Cotto, quien arriesgará el cetro superwélter de la Asociación Mundial de Boxeo (AMB), buscará el desquite de la derrota que sufrió a manos de Margarito en julio de 2008. (Archivo)
Antonio Margarito, a la derecha, arrincona a Miguel Cotto durante el combate del 2008, el primero entre ambos. (Archivo)

El sábado, 26 de julio del 2008, el boricua y entonces campeón del peso welter de la Asociación Mundial de Boxeo (AMB), Miguel Cotto, perdió su cetro y de paso su invicto como peleador profesional contra el mexicano Antonio Margarito.

Seis meses después de ese combate, previo a la primera defensa titular de Margarito ante Shane Mosley, al mexicano se le encontró una sustancia que resultó ser yeso en su vendaje. La sustancia fue encontrada en la inspección del vendaje por el equipo de Mosley, quien ganaría esa pelea por nocaut en nueve asaltos.

En el caso de esa pelea Cotto-Margarito, nunca se pudo probar tal trampa. Pero, ese panorama provocó que hubiese una revancha entre ambos, esta vez por el cetro superwelter de la AMB en diciembre del 2011, en la que Cotto derrotó por nocaut al mexicano en nueve giros.

De esa primera pelea de Cotto-Margarito se cumplieron ayer 12 años.

Cotto subió al cuadrilátero como el monarca defensor de las 147 libras de la AMB, y con marca de 32-0-0 con 26 nocauts. Hacía su quinta defensa titular. A su vez, Margarito presentaba marca de 36-5-0 con 26 anestesiados.
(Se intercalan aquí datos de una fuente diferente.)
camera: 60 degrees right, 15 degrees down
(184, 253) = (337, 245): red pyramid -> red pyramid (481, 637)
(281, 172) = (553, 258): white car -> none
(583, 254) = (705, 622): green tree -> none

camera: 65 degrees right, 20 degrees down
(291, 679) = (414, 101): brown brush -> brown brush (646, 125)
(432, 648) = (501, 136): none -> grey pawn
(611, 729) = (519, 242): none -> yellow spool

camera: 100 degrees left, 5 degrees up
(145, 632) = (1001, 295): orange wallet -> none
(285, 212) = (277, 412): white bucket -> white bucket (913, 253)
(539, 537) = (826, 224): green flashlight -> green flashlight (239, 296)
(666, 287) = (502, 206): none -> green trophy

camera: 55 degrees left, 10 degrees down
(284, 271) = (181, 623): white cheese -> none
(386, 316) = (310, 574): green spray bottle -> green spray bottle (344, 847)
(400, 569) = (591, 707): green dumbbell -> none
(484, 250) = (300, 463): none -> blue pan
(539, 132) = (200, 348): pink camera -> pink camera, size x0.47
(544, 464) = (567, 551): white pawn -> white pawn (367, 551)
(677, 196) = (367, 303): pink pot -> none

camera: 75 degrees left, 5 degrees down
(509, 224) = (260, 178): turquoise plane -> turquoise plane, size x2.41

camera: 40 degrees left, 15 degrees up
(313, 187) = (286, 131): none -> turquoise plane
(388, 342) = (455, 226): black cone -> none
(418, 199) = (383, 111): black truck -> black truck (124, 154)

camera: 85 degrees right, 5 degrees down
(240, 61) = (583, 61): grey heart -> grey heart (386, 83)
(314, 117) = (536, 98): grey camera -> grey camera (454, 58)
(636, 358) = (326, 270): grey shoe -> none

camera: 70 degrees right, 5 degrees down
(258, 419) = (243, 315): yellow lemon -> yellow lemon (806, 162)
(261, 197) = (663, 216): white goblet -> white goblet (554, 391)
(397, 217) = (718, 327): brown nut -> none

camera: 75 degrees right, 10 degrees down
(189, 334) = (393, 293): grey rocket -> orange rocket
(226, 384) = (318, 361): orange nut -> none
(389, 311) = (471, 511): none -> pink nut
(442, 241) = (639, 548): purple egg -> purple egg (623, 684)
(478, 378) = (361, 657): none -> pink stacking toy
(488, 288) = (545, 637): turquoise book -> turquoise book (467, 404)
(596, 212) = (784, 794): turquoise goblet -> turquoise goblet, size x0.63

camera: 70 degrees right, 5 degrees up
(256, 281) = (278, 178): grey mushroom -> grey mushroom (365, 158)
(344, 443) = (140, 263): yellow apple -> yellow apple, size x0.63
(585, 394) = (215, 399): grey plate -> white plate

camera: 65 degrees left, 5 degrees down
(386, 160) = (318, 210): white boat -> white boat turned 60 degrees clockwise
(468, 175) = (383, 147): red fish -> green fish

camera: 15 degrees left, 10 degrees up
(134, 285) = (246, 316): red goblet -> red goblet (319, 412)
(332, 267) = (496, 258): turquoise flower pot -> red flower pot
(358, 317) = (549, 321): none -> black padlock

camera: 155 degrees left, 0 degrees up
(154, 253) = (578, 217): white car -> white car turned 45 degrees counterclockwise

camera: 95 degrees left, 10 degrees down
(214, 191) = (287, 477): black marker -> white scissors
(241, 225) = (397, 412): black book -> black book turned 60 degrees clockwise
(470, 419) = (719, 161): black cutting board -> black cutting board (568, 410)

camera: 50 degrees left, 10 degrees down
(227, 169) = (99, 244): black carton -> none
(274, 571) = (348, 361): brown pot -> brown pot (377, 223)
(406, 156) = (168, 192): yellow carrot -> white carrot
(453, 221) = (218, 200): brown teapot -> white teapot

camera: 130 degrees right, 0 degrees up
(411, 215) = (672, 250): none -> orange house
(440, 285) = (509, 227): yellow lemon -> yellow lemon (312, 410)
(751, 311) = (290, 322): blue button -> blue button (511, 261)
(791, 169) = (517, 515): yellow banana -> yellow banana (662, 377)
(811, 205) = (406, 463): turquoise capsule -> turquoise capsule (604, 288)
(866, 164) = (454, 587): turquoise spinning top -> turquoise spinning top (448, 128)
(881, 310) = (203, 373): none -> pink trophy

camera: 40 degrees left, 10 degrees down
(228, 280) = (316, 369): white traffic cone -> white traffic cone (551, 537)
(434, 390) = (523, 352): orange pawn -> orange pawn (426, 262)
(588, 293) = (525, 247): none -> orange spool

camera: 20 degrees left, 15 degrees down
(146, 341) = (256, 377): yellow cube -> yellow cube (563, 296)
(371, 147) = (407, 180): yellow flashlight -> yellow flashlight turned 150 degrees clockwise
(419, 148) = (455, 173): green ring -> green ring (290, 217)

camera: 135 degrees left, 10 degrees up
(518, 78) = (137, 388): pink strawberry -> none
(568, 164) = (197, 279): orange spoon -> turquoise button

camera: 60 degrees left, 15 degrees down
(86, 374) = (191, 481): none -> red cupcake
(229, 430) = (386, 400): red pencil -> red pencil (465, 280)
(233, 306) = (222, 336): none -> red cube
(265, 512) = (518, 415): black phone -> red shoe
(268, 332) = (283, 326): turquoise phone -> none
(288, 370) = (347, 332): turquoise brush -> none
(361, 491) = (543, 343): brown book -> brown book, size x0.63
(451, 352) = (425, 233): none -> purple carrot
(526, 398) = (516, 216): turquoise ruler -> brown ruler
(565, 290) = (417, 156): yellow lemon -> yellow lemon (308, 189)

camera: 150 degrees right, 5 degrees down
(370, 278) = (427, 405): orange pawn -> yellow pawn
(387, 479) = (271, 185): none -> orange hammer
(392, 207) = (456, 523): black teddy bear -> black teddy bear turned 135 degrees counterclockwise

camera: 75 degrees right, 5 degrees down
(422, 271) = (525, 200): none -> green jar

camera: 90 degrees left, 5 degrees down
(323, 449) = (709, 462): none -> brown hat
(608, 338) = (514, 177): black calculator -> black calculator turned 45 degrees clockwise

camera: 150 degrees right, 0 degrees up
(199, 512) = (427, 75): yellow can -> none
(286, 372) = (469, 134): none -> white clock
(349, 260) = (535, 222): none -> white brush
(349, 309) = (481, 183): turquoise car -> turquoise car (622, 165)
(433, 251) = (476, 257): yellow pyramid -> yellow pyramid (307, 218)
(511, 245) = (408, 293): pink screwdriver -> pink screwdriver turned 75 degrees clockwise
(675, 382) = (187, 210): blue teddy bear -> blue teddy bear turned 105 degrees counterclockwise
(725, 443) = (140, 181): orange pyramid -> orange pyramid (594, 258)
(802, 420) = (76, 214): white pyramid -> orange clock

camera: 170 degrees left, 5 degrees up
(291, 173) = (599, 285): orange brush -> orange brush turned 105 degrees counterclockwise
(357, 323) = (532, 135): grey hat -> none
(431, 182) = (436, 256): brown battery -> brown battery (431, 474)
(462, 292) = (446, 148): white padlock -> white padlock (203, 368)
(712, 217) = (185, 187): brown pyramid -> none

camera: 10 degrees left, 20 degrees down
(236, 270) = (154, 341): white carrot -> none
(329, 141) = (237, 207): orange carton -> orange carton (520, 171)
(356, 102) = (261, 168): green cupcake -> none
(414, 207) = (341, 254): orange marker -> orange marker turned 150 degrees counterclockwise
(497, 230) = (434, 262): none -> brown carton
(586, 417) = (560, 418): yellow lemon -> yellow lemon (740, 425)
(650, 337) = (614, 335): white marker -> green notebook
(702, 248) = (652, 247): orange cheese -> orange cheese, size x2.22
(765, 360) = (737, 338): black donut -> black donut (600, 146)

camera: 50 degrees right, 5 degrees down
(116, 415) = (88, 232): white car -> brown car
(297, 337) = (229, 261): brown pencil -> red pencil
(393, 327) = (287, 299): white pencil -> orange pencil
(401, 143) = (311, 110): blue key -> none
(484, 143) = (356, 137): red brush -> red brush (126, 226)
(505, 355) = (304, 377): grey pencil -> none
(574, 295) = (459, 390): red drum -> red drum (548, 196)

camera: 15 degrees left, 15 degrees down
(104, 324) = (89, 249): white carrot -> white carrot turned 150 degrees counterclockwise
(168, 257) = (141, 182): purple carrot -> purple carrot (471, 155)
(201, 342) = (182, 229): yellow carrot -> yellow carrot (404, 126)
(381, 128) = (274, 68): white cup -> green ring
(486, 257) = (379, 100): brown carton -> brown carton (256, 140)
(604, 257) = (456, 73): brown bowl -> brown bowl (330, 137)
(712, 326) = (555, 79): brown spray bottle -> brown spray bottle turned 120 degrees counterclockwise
El combate se celebró en el MGM Grand, en Las Vegas, Nevada, bajo la promoción de la empresa Top Rank de Bob Arum.

Fue una pelea violenta, de mucha acción, típica de los grandes combates entre gladiadores mexicanos y boricuas. Ambos demostraron una gran condición física y de mitad de pelea hacia abajo, se vio a un mejor agresor en Margarito y a un Cotto peleando en contragolpeo, con un rival que lo presionaba mucho. En el séptimo, Cotto fue seriamente lastimado y sangraba por la nariz, mientras su rostro ya reflejaban lo duros golpes que recibía por parte de Margarito.

Nunca antes alguien había lastimado al boricua tan seriamente en su carrera profesional.

En el asalto 11, llegó el final. Con el monarca muy lastimado y sangrando profusamente por la nariz y boca, los golpes de Margarito lo llevaron a arrodillarse en la lona para un primer conteo. Segundos más tarde Cotto, nuevamente de forma voluntaria, se arrodilló para otro conteo y la esquina finalmente tiró la toalla para detener el combate, a los 2:05 del asalto.

Tras el combate, Cotto sostuvo que jamás rival alguno le había pegado tan fuerte como lo hizo Margarito esa noche.